(PROBLEM DETAILS):
Go through the material below and keep only the lines that contain the word "What".

[Question records]
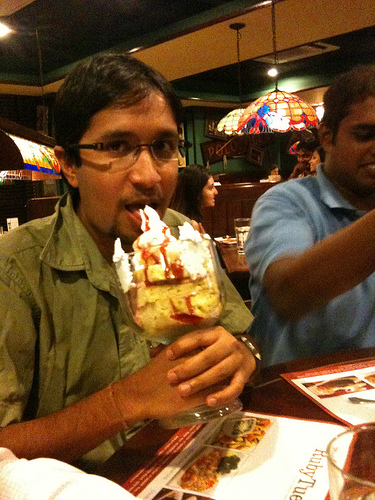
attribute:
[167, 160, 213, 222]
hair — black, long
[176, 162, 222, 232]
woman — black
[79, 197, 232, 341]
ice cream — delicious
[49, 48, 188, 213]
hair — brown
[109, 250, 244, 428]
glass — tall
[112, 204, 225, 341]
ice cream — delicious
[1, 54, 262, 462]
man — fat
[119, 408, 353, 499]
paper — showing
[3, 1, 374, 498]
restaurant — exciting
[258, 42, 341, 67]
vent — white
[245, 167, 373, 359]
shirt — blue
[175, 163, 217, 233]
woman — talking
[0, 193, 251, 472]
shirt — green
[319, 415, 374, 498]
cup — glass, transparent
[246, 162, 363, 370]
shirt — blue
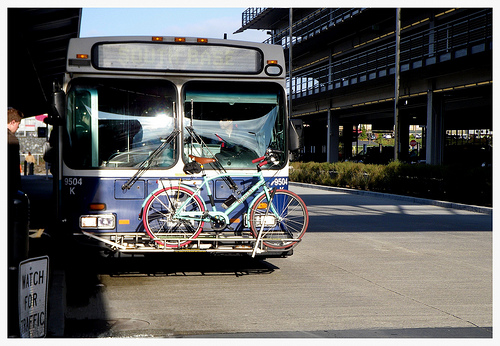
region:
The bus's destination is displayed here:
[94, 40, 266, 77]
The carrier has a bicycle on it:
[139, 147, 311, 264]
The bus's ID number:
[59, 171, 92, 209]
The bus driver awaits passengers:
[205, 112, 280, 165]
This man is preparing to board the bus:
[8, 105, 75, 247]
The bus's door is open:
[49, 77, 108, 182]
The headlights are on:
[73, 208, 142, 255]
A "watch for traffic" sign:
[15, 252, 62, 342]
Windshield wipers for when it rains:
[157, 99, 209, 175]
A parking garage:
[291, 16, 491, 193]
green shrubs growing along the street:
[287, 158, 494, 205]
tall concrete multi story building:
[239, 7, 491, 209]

==

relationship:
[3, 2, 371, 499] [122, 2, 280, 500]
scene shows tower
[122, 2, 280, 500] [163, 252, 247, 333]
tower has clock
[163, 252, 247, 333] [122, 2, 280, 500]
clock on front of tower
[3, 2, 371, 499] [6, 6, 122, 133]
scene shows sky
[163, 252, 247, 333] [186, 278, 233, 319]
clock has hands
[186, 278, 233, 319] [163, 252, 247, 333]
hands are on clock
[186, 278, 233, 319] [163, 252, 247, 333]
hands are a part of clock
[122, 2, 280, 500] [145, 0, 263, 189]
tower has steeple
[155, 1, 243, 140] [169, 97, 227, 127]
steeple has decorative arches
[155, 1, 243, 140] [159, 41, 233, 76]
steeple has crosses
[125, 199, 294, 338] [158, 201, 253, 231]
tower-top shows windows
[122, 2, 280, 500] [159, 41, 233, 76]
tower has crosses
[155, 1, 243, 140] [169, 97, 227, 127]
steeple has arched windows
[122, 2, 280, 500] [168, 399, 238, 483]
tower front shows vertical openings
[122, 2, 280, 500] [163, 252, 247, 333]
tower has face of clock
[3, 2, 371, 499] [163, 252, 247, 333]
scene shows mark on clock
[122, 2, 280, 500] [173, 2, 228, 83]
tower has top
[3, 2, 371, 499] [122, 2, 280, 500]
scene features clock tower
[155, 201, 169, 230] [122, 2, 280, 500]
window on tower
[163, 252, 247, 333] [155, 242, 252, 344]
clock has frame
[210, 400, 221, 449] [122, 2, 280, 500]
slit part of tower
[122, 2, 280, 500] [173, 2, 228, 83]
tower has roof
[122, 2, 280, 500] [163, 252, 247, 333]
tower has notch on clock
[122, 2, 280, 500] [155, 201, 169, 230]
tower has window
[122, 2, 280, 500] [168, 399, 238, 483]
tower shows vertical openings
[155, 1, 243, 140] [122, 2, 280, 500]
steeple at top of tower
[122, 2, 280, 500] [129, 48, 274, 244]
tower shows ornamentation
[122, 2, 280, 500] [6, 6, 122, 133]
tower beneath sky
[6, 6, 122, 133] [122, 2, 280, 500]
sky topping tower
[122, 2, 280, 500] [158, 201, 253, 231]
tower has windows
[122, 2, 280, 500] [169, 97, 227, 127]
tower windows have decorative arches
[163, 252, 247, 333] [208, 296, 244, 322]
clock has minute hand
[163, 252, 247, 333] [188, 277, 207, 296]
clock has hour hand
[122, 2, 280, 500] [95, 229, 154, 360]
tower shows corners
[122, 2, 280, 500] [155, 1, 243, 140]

---

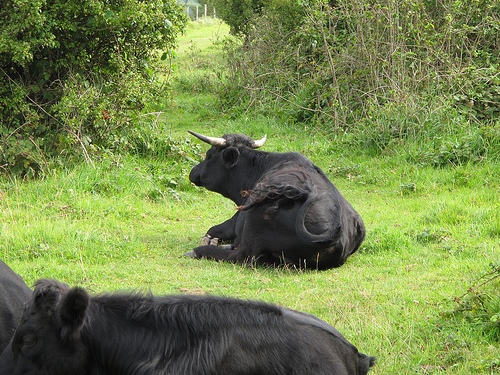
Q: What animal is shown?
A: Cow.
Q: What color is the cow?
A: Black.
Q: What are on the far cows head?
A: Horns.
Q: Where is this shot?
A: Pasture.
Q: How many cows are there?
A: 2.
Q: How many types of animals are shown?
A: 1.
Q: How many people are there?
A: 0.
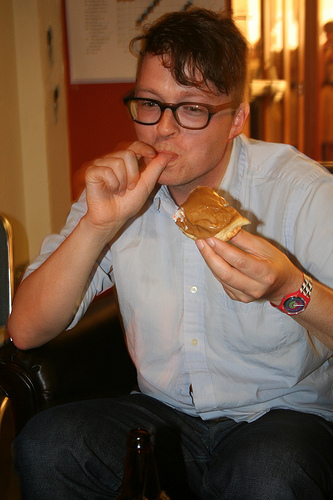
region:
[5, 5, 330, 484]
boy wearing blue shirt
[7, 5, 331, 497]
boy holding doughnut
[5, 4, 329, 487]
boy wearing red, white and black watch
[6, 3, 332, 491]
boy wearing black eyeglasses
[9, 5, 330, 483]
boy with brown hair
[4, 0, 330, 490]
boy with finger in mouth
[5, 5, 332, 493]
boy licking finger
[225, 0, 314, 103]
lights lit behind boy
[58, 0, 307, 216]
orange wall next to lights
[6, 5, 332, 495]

(WORKED SOLUTION):
Q: What animal is shown?
Q: What color is the cow?
Q: What are on the far cows head?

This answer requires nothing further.